New Year’s Day 2016. On BBC Four up pops a new Tom Service documentary on the life and works of Sergei Vasilyevich Rachmaninov, featuring a multiplicity of resonant locations in and outside Russia. Slowly a veil is lifted. I’m totting up so many favourite works treasured over the years. The thought stirs that I’ve been slow to accommodate the notion that a composer who wrote so much of such range and such quality surely deserves to be regarded as a true 20th-century great.

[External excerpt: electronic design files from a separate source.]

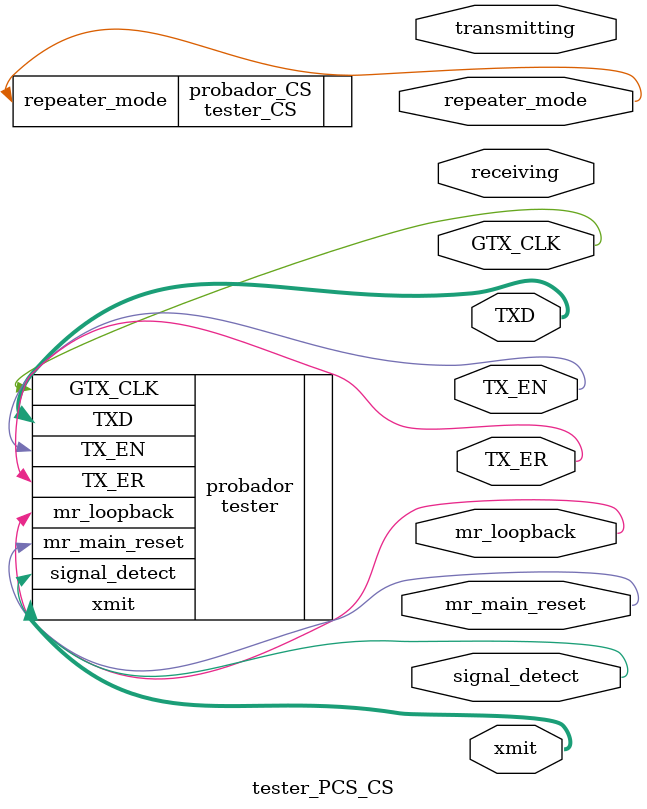
<source format=v>
`include "tester_CS.v"
`include "tester_PCS.v"

module tester_PCS_CS (
    output [7:0] TXD,
    output TX_EN,
    output TX_ER,
    output GTX_CLK,
    output [2:0] xmit,
    output mr_main_reset,
    output mr_loopback,
    output signal_detect,
    output receiving,
    output repeater_mode,
    output transmitting
);
    // tester del PCS
    tester probador (
        .TXD(TXD),
        .TX_EN(TX_EN),
        .TX_ER(TX_ER),
        .GTX_CLK(GTX_CLK),
        .xmit(xmit),
        .mr_main_reset(mr_main_reset),
        .mr_loopback(mr_loopback),
        .signal_detect(signal_detect)
    );

    // tester del CS
    tester_CS probador_CS (
        .repeater_mode(repeater_mode)
    );

endmodule
</source>
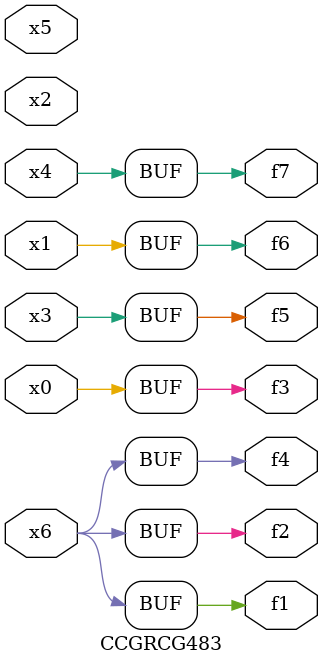
<source format=v>
module CCGRCG483(
	input x0, x1, x2, x3, x4, x5, x6,
	output f1, f2, f3, f4, f5, f6, f7
);
	assign f1 = x6;
	assign f2 = x6;
	assign f3 = x0;
	assign f4 = x6;
	assign f5 = x3;
	assign f6 = x1;
	assign f7 = x4;
endmodule

</source>
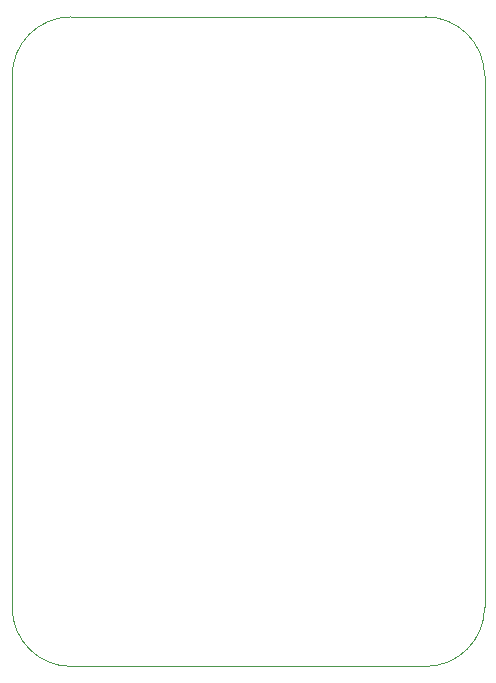
<source format=gbr>
%TF.GenerationSoftware,KiCad,Pcbnew,9.0.2*%
%TF.CreationDate,2025-06-20T15:59:31-04:00*%
%TF.ProjectId,proj02-g05,70726f6a-3032-42d6-9730-352e6b696361,rev?*%
%TF.SameCoordinates,Original*%
%TF.FileFunction,Profile,NP*%
%FSLAX46Y46*%
G04 Gerber Fmt 4.6, Leading zero omitted, Abs format (unit mm)*
G04 Created by KiCad (PCBNEW 9.0.2) date 2025-06-20 15:59:31*
%MOMM*%
%LPD*%
G01*
G04 APERTURE LIST*
%TA.AperFunction,Profile*%
%ADD10C,0.050000*%
%TD*%
G04 APERTURE END LIST*
D10*
X127500000Y-83000000D02*
X97500000Y-83000000D01*
X132500000Y-33000000D02*
X132500000Y-78000000D01*
X92500000Y-78000000D02*
X92500000Y-33000000D01*
X97500000Y-83000000D02*
G75*
G02*
X92500000Y-78000000I0J5000000D01*
G01*
X132500000Y-78000000D02*
G75*
G02*
X127500000Y-83000000I-5000000J0D01*
G01*
X127500000Y-28000000D02*
G75*
G02*
X132500000Y-33000000I0J-5000000D01*
G01*
X92500000Y-33000000D02*
G75*
G02*
X97500000Y-28000000I5000000J0D01*
G01*
X97500000Y-28000000D02*
X127500000Y-28000000D01*
M02*

</source>
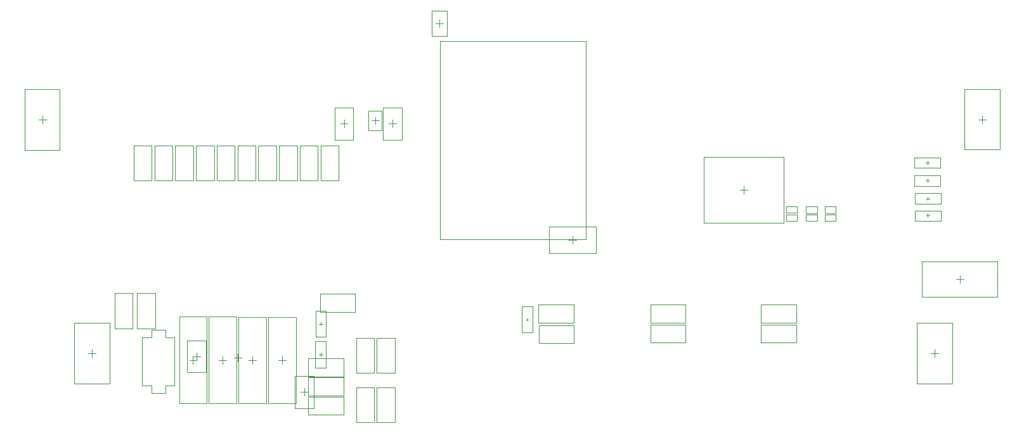
<source format=gbr>
%FSTAX23Y23*%
%MOIN*%
%SFA1B1*%

%IPPOS*%
%ADD13C,0.003937*%
%ADD119C,0.001969*%
%LNbrushed_pcb_mechanical_15-1*%
%LPD*%
G54D13*
X-01466Y-00762D02*
X-01427D01*
X-01446Y-00781D02*
Y-00742D01*
X-01663Y-00773D02*
Y-00734D01*
X-01683Y-00754D02*
X-01643D01*
X02169Y00266D02*
X02188D01*
X02179Y00257D02*
Y00276D01*
X02169Y00172D02*
X02188D01*
X02179Y00162D02*
Y00182D01*
X02173Y00077D02*
X02192D01*
X02182Y00068D02*
Y00087D01*
X02173Y-00012D02*
X02192D01*
X02182Y-00022D02*
Y-00002D01*
X02329Y-00348D02*
X02369D01*
X02349Y-00367D02*
Y-00328D01*
X02448Y00494D02*
X02487D01*
X02468Y00474D02*
Y00514D01*
X-00653Y00472D02*
X-00614D01*
X-00633Y00452D02*
Y00492D01*
X-00724Y00468D02*
Y00507D01*
X-00744Y00488D02*
X-00704D01*
X-01525Y-00793D02*
Y-00753D01*
X-01545Y-00773D02*
X-01505D01*
X-0137Y-00793D02*
Y-00754D01*
X-01389Y-00773D02*
X-0135D01*
X-01214Y-00793D02*
Y-00754D01*
X-01234Y-00773D02*
X-01194D01*
X-01682Y-00793D02*
Y-00753D01*
X-01701Y-00773D02*
X-01662D01*
X-0102Y-00744D02*
X-01D01*
X-0101Y-00754D02*
Y-00734D01*
X-01019Y-00583D02*
X-00999D01*
X-01009Y-00592D02*
Y-00573D01*
X-01096Y-00961D02*
Y-00921D01*
X-01116Y-00941D02*
X-01077D01*
X-02212Y-00757D02*
Y-00718D01*
X-02232Y-00738D02*
X-02192D01*
X-02494Y00493D02*
X-02454D01*
X-02474Y00474D02*
Y00513D01*
X00074Y-00564D02*
Y-00554D01*
X00069Y-00559D02*
X00079D01*
X-00887Y00452D02*
Y00492D01*
X-00907Y00472D02*
X-00868D01*
X-00385Y00981D02*
Y0102D01*
X-00405Y01D02*
X-00366D01*
X01213Y00103D02*
Y00142D01*
X01194Y00123D02*
X01233D01*
X00295Y-00141D02*
X00334D01*
X00314Y-00161D02*
Y-00122D01*
X02197Y-00738D02*
X02236D01*
X02216Y-00757D02*
Y-00718D01*
G54D119*
X-00715Y-00917D02*
X-0062D01*
X-00715Y-01102D02*
X-0062D01*
Y-00917*
X-00715Y-01102D02*
Y-00917D01*
X-00823D02*
X-00728D01*
X-00823Y-01102D02*
X-00728D01*
Y-00917*
X-00823Y-01102D02*
Y-00917D01*
X-01712Y-00838D02*
X-01614D01*
X-01712Y-00669D02*
X-01614D01*
Y-00838D02*
Y-00669D01*
X-01712Y-00838D02*
Y-00669D01*
X0211Y00239D02*
X02247D01*
Y00294*
X0211D02*
X02247D01*
X0211Y00239D02*
Y00294D01*
Y00144D02*
X02247D01*
Y002*
X0211D02*
X02247D01*
X0211Y00144D02*
Y002D01*
X02114Y0005D02*
X02251D01*
Y00105*
X02114D02*
X02251D01*
X02114Y0005D02*
Y00105D01*
Y-0004D02*
X02251D01*
Y00014*
X02114D02*
X02251D01*
X02114Y-0004D02*
Y00014D01*
X0215Y-0044D02*
X02548D01*
X0215D02*
Y-00255D01*
X02548Y-0044D02*
Y-00255D01*
X0215D02*
X02548D01*
X01493Y-00042D02*
Y-00007D01*
X01437Y-00042D02*
Y-00007D01*
Y-00042D02*
X01493D01*
X01437Y-00007D02*
X01493D01*
X01599Y-00042D02*
Y-00007D01*
X01542Y-00042D02*
Y-00007D01*
Y-00042D02*
X01599D01*
X01542Y-00007D02*
X01599D01*
X01542Y0D02*
Y00036D01*
X01599Y0D02*
Y00036D01*
X01542D02*
X01599D01*
X01542Y0D02*
X01599D01*
X01696Y-00042D02*
Y-00007D01*
X0164Y-00042D02*
Y-00007D01*
X01696*
X0164Y-00042D02*
X01696D01*
X0164Y0D02*
Y00036D01*
X01696Y0D02*
Y00036D01*
X0164Y0D02*
X01696D01*
X0164Y00036D02*
X01696D01*
X01437Y00002D02*
Y00037D01*
X01493Y00002D02*
Y00037D01*
X01437D02*
X01493D01*
X01437Y00002D02*
X01493D01*
X02375Y00335D02*
X0256D01*
Y00653*
X02375D02*
X0256D01*
X02375Y00335D02*
Y00653D01*
X-00683Y00387D02*
Y00557D01*
X-00584Y00387D02*
Y00557D01*
X-00683D02*
X-00584D01*
X-00683Y00387D02*
X-00584D01*
X-00758Y00435D02*
X-00691D01*
X-00758Y00541D02*
X-00691D01*
Y00435D02*
Y00541D01*
X-00758Y00435D02*
Y00541D01*
X-01452Y-01001D02*
Y-00545D01*
X-01598Y-01001D02*
X-01452D01*
X-01598Y-00545D02*
X-01452D01*
X-01598Y-01001D02*
Y-00545D01*
X-01442Y-01002D02*
Y-00546D01*
X-01297*
X-01442Y-01002D02*
X-01297D01*
Y-00546*
X-01287Y-01002D02*
Y-00546D01*
X-01141*
X-01287Y-01002D02*
X-01141D01*
Y-00546*
X-01609Y-01001D02*
Y-00545D01*
X-01754Y-01001D02*
X-01609D01*
X-01754Y-00545D02*
X-01609D01*
X-01754Y-01001D02*
Y-00545D01*
X-01038Y-00813D02*
X-00983D01*
X-01038D02*
Y-00675D01*
X-00983*
Y-00813D02*
Y-00675D01*
X-01037Y-00651D02*
X-00982D01*
X-01037D02*
Y-00514D01*
X-00982*
Y-00651D02*
Y-00514D01*
X-01075Y-00765D02*
X-00889D01*
X-01075Y-0086D02*
X-00889D01*
X-01075D02*
Y-00765D01*
X-00889Y-0086D02*
Y-00765D01*
X-01075Y-00864D02*
X-00889D01*
X-01075Y-00959D02*
X-00889D01*
X-01075D02*
Y-00864D01*
X-00889Y-00959D02*
Y-00864D01*
X-01075Y-01061D02*
X-00889D01*
X-01075Y-00966D02*
X-00889D01*
Y-01061D02*
Y-00966D01*
X-01075Y-01061D02*
Y-00966D01*
X-01147Y-01026D02*
X-01045D01*
X-01147Y-00856D02*
X-01045D01*
X-01147Y-01026D02*
Y-00856D01*
X-01045Y-01026D02*
Y-00856D01*
X-01013Y-00425D02*
X-00828D01*
X-01013Y-00519D02*
X-00828D01*
X-01013D02*
Y-00425D01*
X-00828Y-00519D02*
Y-00425D01*
X-01338Y00357D02*
X-01243D01*
X-01338Y00172D02*
X-01243D01*
Y00357*
X-01338Y00172D02*
Y00357D01*
X-01447D02*
X-01352D01*
X-01447Y00172D02*
X-01352D01*
Y00357*
X-01447Y00172D02*
Y00357D01*
X-01556D02*
X-01462D01*
X-01556Y00172D02*
X-01462D01*
Y00357*
X-01556Y00172D02*
Y00357D01*
X-01666D02*
X-01571D01*
X-01666Y00172D02*
X-01571D01*
Y00357*
X-01666Y00172D02*
Y00357D01*
X-01884D02*
X-01789D01*
X-01884Y00172D02*
X-01789D01*
Y00357*
X-01884Y00172D02*
Y00357D01*
X-01993D02*
X-01898D01*
X-01993Y00172D02*
X-01898D01*
Y00357*
X-01993Y00172D02*
Y00357D01*
X-01775D02*
X-0168D01*
X-01775Y00172D02*
X-0168D01*
Y00357*
X-01775Y00172D02*
Y00357D01*
X-0112D02*
X-01025D01*
X-0112Y00172D02*
X-01025D01*
Y00357*
X-0112Y00172D02*
Y00357D01*
X-01229D02*
X-01134D01*
X-01229Y00172D02*
X-01134D01*
Y00357*
X-01229Y00172D02*
Y00357D01*
X-01011D02*
X-00916D01*
X-01011Y00172D02*
X-00916D01*
Y00357*
X-01011Y00172D02*
Y00357D01*
X-02305Y-00897D02*
Y-00578D01*
X-0212*
Y-00897D02*
Y-00578D01*
X-02305Y-00897D02*
X-0212D01*
X-02567Y00653D02*
X-02382D01*
X-02567Y00334D02*
Y00653D01*
Y00334D02*
X-02382D01*
Y00653*
X-00383Y-00137D02*
X00383D01*
Y00905*
X-00383D02*
X00383D01*
X-00383Y-00137D02*
Y00905D01*
X-01826Y-00653D02*
X-01778D01*
X-01826D02*
Y-00613D01*
X-019D02*
X-01826D01*
X-019Y-00653D02*
Y-00613D01*
X-01948Y-00653D02*
X-019D01*
X-01948Y-00908D02*
Y-00653D01*
Y-00908D02*
X-019D01*
Y-00948D02*
Y-00908D01*
Y-00948D02*
X-01826D01*
Y-00908*
X-01778*
Y-00653*
X00723Y-00576D02*
Y-00481D01*
X00908Y-00576D02*
Y-00481D01*
X00723D02*
X00908D01*
X00723Y-00576D02*
X00908D01*
X00135D02*
Y-00481D01*
X00321Y-00576D02*
Y-00481D01*
X00135D02*
X00321D01*
X00135Y-00576D02*
X00321D01*
X01304D02*
Y-00481D01*
X0149Y-00576D02*
Y-00481D01*
X01304D02*
X0149D01*
X01304Y-00576D02*
X0149D01*
X00723Y-00682D02*
Y-00587D01*
X00908Y-00682D02*
Y-00587D01*
X00723D02*
X00908D01*
X00723Y-00682D02*
X00908D01*
X00137Y-00683D02*
Y-00589D01*
X00322Y-00683D02*
Y-00589D01*
X00137D02*
X00322D01*
X00137Y-00683D02*
X00322D01*
X01304Y-00682D02*
Y-00587D01*
X0149Y-00682D02*
Y-00587D01*
X01304D02*
X0149D01*
X01304Y-00682D02*
X0149D01*
X-00715Y-00656D02*
X-0062D01*
X-00715Y-00842D02*
X-0062D01*
Y-00656*
X-00715Y-00842D02*
Y-00656D01*
X-00823D02*
X-00728D01*
X-00823Y-00842D02*
X-00728D01*
Y-00656*
X-00823Y-00842D02*
Y-00656D01*
X-01975Y-00606D02*
X-0188D01*
X-01975Y-00421D02*
X-0188D01*
X-01975Y-00606D02*
Y-00421D01*
X-0188Y-00606D02*
Y-00421D01*
X-02094Y-00607D02*
X-01999D01*
X-02094Y-00422D02*
X-01999D01*
X-02094Y-00607D02*
Y-00422D01*
X-01999Y-00607D02*
Y-00422D01*
X00046Y-0049D02*
X00103D01*
Y-00627D02*
Y-0049D01*
X00046Y-00627D02*
X00103D01*
X00046D02*
Y-0049D01*
X-00937Y00557D02*
X-00838D01*
X-00937Y00387D02*
X-00838D01*
X-00937D02*
Y00557D01*
X-00838Y00387D02*
Y00557D01*
X-00425Y01067D02*
X-00346D01*
X-00425Y00934D02*
X-00346D01*
Y01067*
X-00425Y00934D02*
Y01067D01*
X01003Y00296D02*
X01424D01*
X01003Y-0005D02*
X01424D01*
X01003D02*
Y00296D01*
X01424Y-0005D02*
Y00296D01*
X0019Y-00212D02*
Y-0007D01*
X00438Y-00212D02*
Y-0007D01*
X0019Y-00212D02*
X00438D01*
X0019Y-0007D02*
X00438D01*
X02124Y-00897D02*
X02309D01*
Y-00578*
X02124D02*
X02309D01*
X02124Y-00897D02*
Y-00578D01*
M02*
</source>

Many a commentator has held back from that ‘great composer’ verdict. Yes, those distinctive melodies and harmonies may be wistfully winning, but didn’t Rachmaninov betray the ongoing march of compositional progress by trading in a ripe, melancholic Romanticism past its sell-by date? Barbed critical comment pursued him during his lifetime, detractors dismissing his music as ‘artificial and gushing’ or owing more ‘to the salon than the Steppes’. His Fourth Piano Concerto was given the ultimate raspberry from the New York critic Pitts Sanborn: ‘long winded, tiresome, unimportant, in places tawdry’. Rachmaninov reckoned critics were ‘always waiting to devour me’. Thankfully, audiences have made up their own minds.
AS THINGS STAND, in this 150th anniversary of Rachmaninov’s birth, signs have been emerging that critical opinion is shifting. Rebecca Mitchell, one of the composer’s latest biographers, detects there’s ‘a movement among scholars towards a more serious consideration of his music.